SOUTHEAST ASIA DIARY
The Guardians of all that is proper in Thailand are having a busy summer. Hot on the heels of the culture ministry’s attempt to ban tattoo parlours from ornamenting foreigners with religious motifs come calls for the Buddhist clergy to oppose a new scourge (see above). Planking is the act of posing prone in an incongruous setting – often (once) with fatal results. “Although there’s no rule specifically against such activity, it’s not an appropriate thing for monks to do,” warned a spokesman for the Sangha Supreme Council. He counselled abbots to monitor their monks for signs of planking activity.
Four former Khmer Rouge leaders went on trial in a UN-backed court in Cambodia, accused of crimes against humanity and genocide. The four, including Pol Pot’s deputy Nuon Chea, deny the charges. The tribunal overseeing Khmer Rouge cases was set up in 1990s and has spent more than $100 million on investigations since 2006. Until now it had only prosecuted just one person. Cambodia’s prime minister Hun Sen, a former Khmer Rouge cadre, is thought to believe such trials are damaging to his country’s stability.
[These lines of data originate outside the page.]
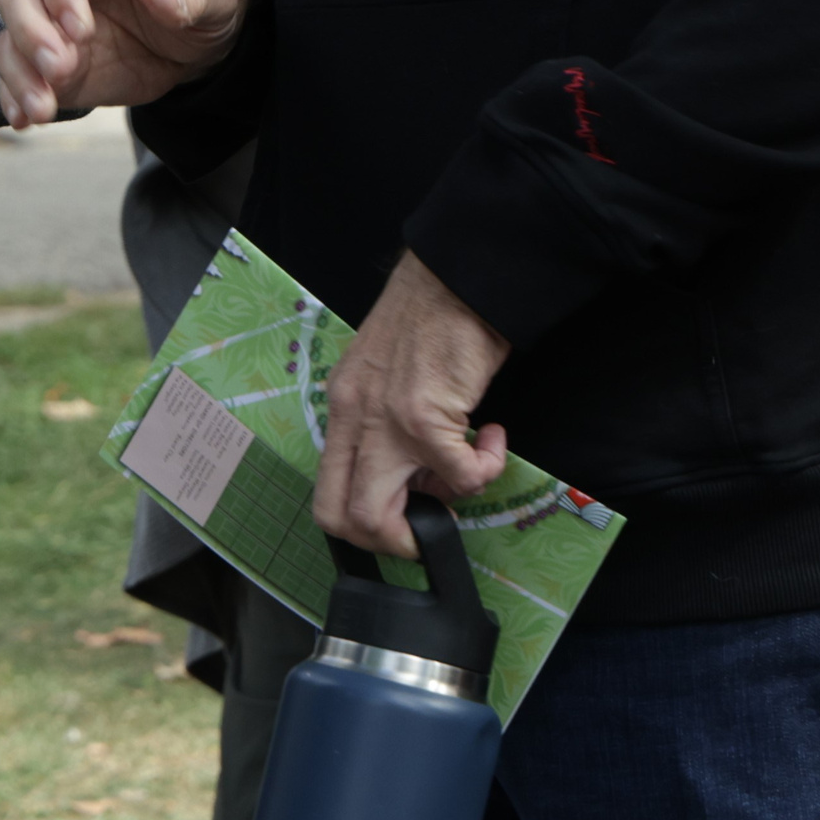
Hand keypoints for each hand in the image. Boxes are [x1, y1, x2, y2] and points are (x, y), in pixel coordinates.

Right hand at [0, 0, 247, 126]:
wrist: (198, 46)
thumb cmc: (205, 2)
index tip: (80, 30)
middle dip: (30, 32)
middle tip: (58, 69)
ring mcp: (54, 25)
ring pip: (11, 38)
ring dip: (19, 74)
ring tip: (43, 108)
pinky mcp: (52, 64)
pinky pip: (18, 76)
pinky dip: (15, 97)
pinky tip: (27, 120)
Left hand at [312, 252, 512, 558]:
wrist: (455, 278)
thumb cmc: (429, 320)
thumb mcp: (385, 376)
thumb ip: (385, 427)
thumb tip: (416, 479)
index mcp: (341, 408)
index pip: (326, 496)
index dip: (365, 526)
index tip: (406, 512)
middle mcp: (351, 417)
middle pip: (341, 520)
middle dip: (392, 541)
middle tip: (433, 519)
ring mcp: (384, 421)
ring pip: (381, 516)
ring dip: (440, 509)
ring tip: (467, 467)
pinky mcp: (425, 418)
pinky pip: (460, 479)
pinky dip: (487, 469)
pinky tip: (494, 437)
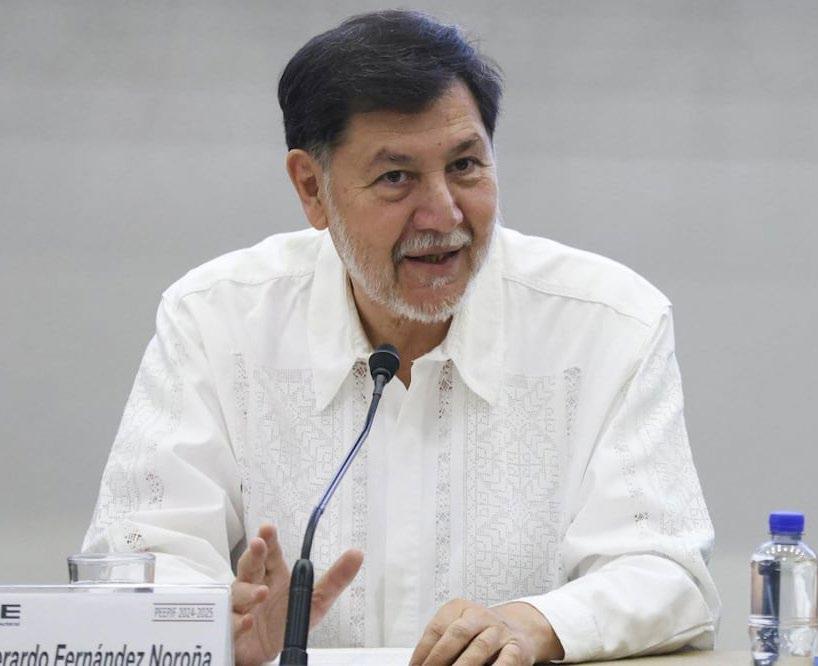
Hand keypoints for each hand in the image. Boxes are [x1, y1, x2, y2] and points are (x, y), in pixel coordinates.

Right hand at [230, 524, 363, 665]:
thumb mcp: (317, 601)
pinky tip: (248, 621)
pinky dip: (238, 622)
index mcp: (274, 576)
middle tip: (258, 544)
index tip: (268, 528)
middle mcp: (254, 586)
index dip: (268, 540)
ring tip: (262, 592)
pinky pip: (231, 622)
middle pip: (249, 565)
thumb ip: (335, 579)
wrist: (271, 654)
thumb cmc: (288, 621)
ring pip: (237, 592)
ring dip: (248, 591)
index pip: (270, 554)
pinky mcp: (233, 628)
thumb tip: (357, 554)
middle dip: (253, 554)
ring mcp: (241, 606)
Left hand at [409, 598, 563, 664]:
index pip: (437, 628)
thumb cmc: (479, 633)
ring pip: (479, 647)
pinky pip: (505, 660)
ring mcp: (499, 631)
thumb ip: (442, 643)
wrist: (518, 629)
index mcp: (460, 608)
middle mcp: (480, 616)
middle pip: (457, 633)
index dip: (423, 651)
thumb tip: (421, 664)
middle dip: (439, 657)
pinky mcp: (517, 648)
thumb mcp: (459, 628)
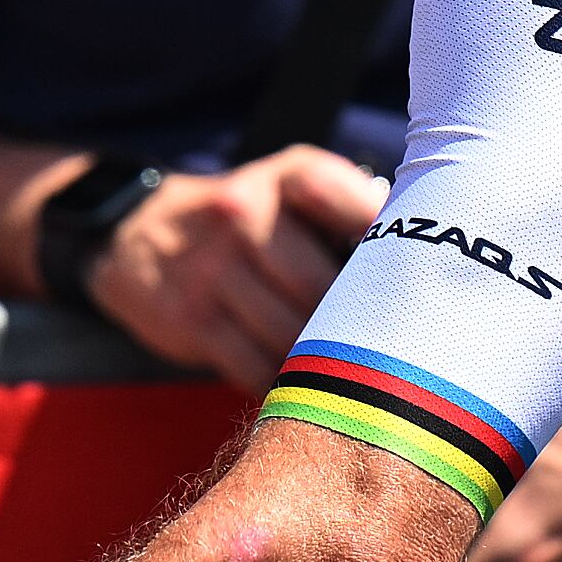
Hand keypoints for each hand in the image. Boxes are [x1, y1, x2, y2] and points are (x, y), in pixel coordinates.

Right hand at [82, 146, 385, 389]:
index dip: (383, 246)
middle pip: (322, 289)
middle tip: (379, 349)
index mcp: (287, 176)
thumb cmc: (248, 221)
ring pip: (291, 337)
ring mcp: (211, 267)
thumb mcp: (290, 192)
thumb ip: (352, 215)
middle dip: (353, 324)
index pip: (348, 201)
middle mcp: (245, 212)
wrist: (135, 235)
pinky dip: (281, 384)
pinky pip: (254, 369)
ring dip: (320, 361)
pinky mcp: (190, 319)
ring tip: (341, 370)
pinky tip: (296, 382)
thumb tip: (426, 263)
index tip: (412, 283)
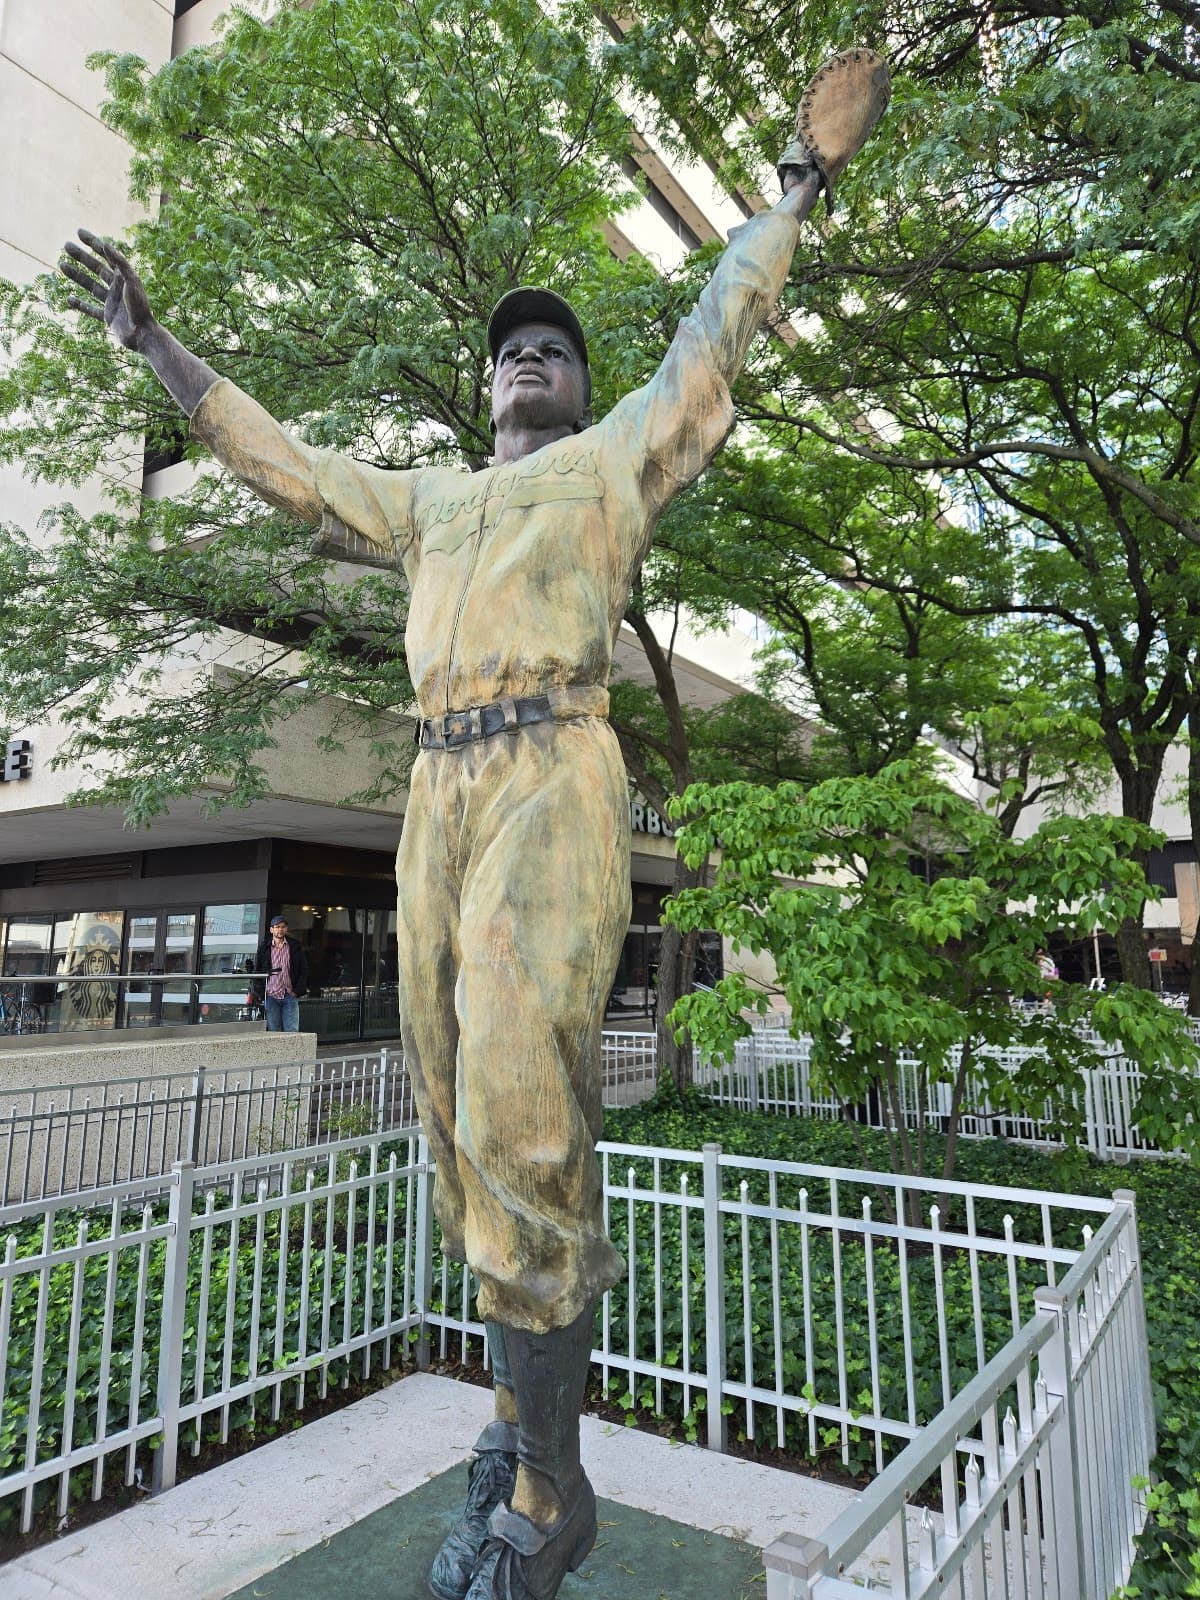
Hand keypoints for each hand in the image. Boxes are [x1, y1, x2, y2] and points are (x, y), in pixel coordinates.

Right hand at [59, 228, 157, 350]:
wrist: (143, 334)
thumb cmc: (140, 308)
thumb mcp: (131, 282)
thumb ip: (120, 263)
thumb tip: (105, 245)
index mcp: (124, 277)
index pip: (107, 255)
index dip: (93, 243)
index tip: (78, 232)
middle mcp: (117, 288)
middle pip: (96, 268)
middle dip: (81, 257)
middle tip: (66, 245)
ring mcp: (112, 302)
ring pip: (91, 286)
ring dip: (76, 275)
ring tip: (62, 265)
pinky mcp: (108, 317)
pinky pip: (91, 309)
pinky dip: (80, 304)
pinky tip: (69, 299)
Thailand announced its intention to withdraw from UNESCO’s World Heritage Convention in protest at a submission made by Cambodia concerning the management and conservation of the World Heritage-listed Preah Vihear temple. Preah Vihear, situated at disputed land on the border of the two countries, has been a flashpoint in Thai politiics since the International Court of Justiced ruled it was part of Cambodia in 1962. This year at least 18 people have been killed in clashes between troops near the site. The Thai prime minister, Abhisit Vejjajiva, explained that the Thai delegation walked out of the WHC meeting because Cambodia’s plans were “too ambiguous”. UNESCO director-general Irina Bokova expressed her regret at Thailand’s announcement and said she hoped that Thailand would “carefully consider its future course of action”. Troops on both sides were said to be on high alert.
The Lao government was accused of breaching a promise to shelve development of a controversial hydroelectric dam on the Mekong at Xayaburi province in the north-west of the country. WWF described the government’s initial environmental impact assessment for the project as “woefully inadequate“. In April, under pressure from neighbouring countries, Laos agreed to put construction on hold pending further negotiations and research. But the NGO International Rivers said that it has seen a leaked memo from the Lao energy ministry to the project developer, claiming that the consultation process was complete.
Hollywood actor Michelle Yeoh was turned away by authorities after flying in to Rangoon. Yeoh recently filmed The Lady, a biopic of Aung San Suu Kyi, and spent time with the opposition party leader while preparing for the role. A government spokesman said the actor was blacklisted but gave no further details.